Como si hubiera entendido sus palabras, Dai comenzó a reírse, seguramente de las caras que todos estaban poniendo con aquella conversación.


AnnaBolena04: Espera un segundo que me vuelvo a poner los tapones en los oídos para prevenir... Ya, ya están puestos.

Es parte del encanto de Taichi, que lo mismo se te comporta como un serio y digno adulto y a los cinco minutos le entra la neura de nene pequeño y se va para casa montando la paranoia con que a él le parece que Yamato está más alto. A saber qué le habrá dicho a Koemi para que haya acabado metiéndose con él.

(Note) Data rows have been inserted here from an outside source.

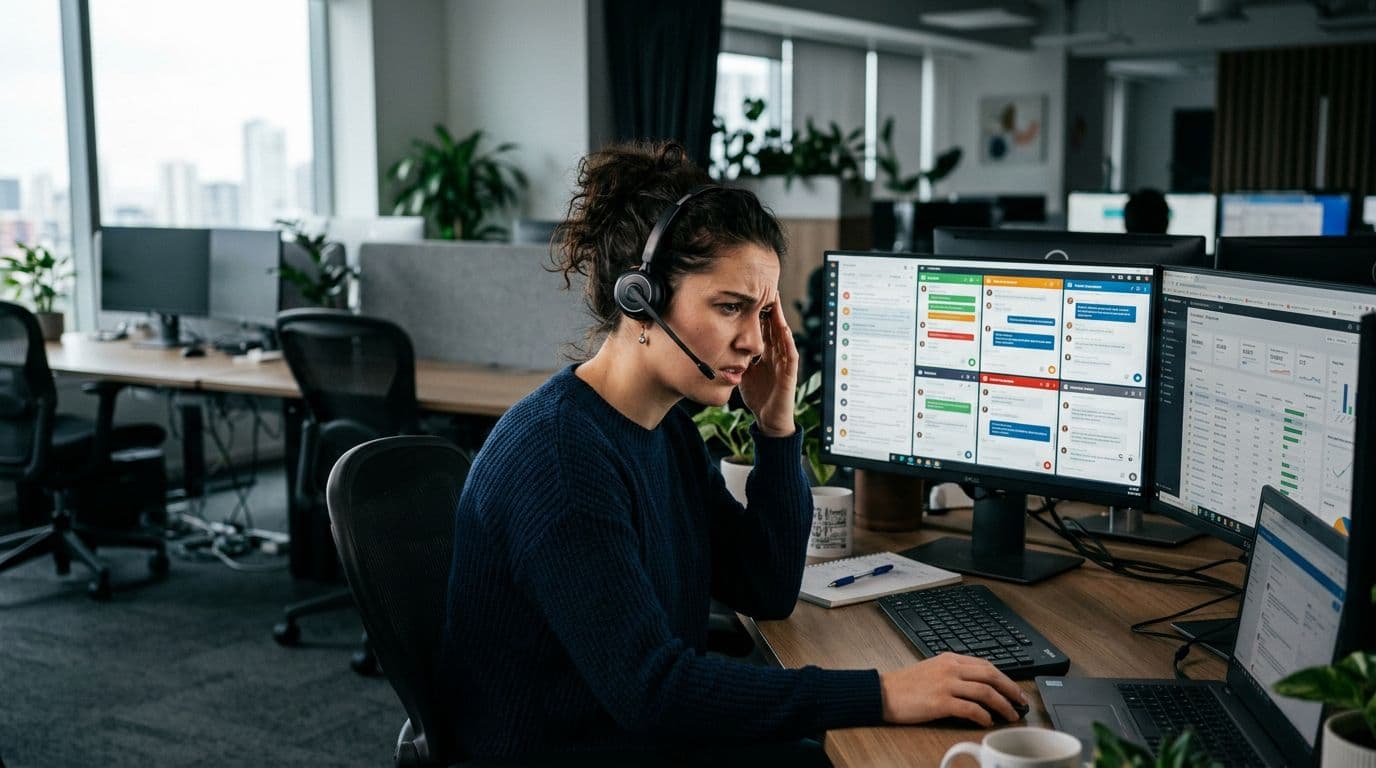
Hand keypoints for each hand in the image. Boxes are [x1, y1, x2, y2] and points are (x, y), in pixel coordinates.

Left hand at [737, 296, 797, 437]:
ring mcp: (785, 364)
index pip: (765, 329)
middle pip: (775, 328)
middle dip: (772, 310)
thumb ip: (739, 358)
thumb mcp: (744, 373)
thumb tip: (724, 347)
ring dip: (781, 320)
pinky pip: (791, 356)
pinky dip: (788, 343)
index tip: (755, 296)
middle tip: (768, 290)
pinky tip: (784, 331)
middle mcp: (777, 356)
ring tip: (776, 304)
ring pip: (784, 337)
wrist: (768, 420)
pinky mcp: (789, 375)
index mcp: (767, 355)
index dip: (761, 313)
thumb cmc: (758, 396)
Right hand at [879, 653, 1026, 725]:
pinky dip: (983, 715)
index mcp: (949, 659)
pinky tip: (987, 721)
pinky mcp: (940, 702)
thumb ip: (954, 673)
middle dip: (1011, 689)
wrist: (882, 692)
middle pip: (990, 675)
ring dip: (1003, 705)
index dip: (1005, 678)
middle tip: (1022, 702)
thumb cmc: (905, 685)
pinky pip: (970, 708)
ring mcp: (945, 684)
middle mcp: (950, 668)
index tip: (1014, 690)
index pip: (985, 664)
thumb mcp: (932, 669)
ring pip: (985, 691)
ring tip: (1011, 715)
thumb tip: (979, 687)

"Siii, las bodas son para que la novia disfrute" "Siii el rubio ese es un rancio" JA! ❤❤Ahora, ahora sí que me voy a poner a escribir cosas delicadas, así que trae el cojín para aquí o me moriré yo sola en el intento de semejante cosa que quiero hacer.

¡Un abrazo de tortuguita (rubia)!❤❤

Guest Vecina:exacto, a Taichi le da igual que esté más flacucho que no, a él lo que le preocupa es que se le ha puesto al lado y lo ha visto más alto, y ya bastante tiene con que desde que se ha cortado el pelo se nota mucho más quién es más alto de los dos xDDD ¡Menudo drama! Lo mejor es lo que dice Yamato, cuando consiga volver a cruzarse con él va a haber vuelto a la normalidad y vuelta a la paranoia. Todo por no ocurrírsele consultar si los astronautas crecen o no XD

Está tan implicado en esa boda como los novios, ¡es la tercera parte del matrimonio! Tiene que ser él quien saque esos temas, aunque a los cinco minutos suelte alguna tontería. Y sí, exacto, a Sora con tal de tenerlo en el mismo planeta que ella está más que contenta. Eso y que está empezando a asimilar las cosas poquito a poquito y no le la cabeza para estresarse por el trabajo y fantasear con casarse (yo creo que aún no se lo termina de creer xD).

Qué maja la página... Además, ni siquiera me llegó el aviso, así que no es que yo haya hecho el inútil y haya borrado algo, cosa que ya me ha pasado. Debe de ser su nueva forma de reírse de mí... TT_TT

¡Un abrazo tartugaroso! ❤❤

Ace Cornell: Eeeeh no te me cambies de nick que me quedo muy confusa luego XD Y cuando me saque la maldición de la boda tendré la de la nena pa' cuando, no te engañes jajaja Cuando termine la historia pondré a jLo en los agradecimientos. Es un hecho jajajajaja Estás castigado sin besos ni abrazos, tú ya sabes por qué. Y no, no es porque me hayas recordado la existencia de canciones otra vez. Al rincón a pensar en lo que has hecho.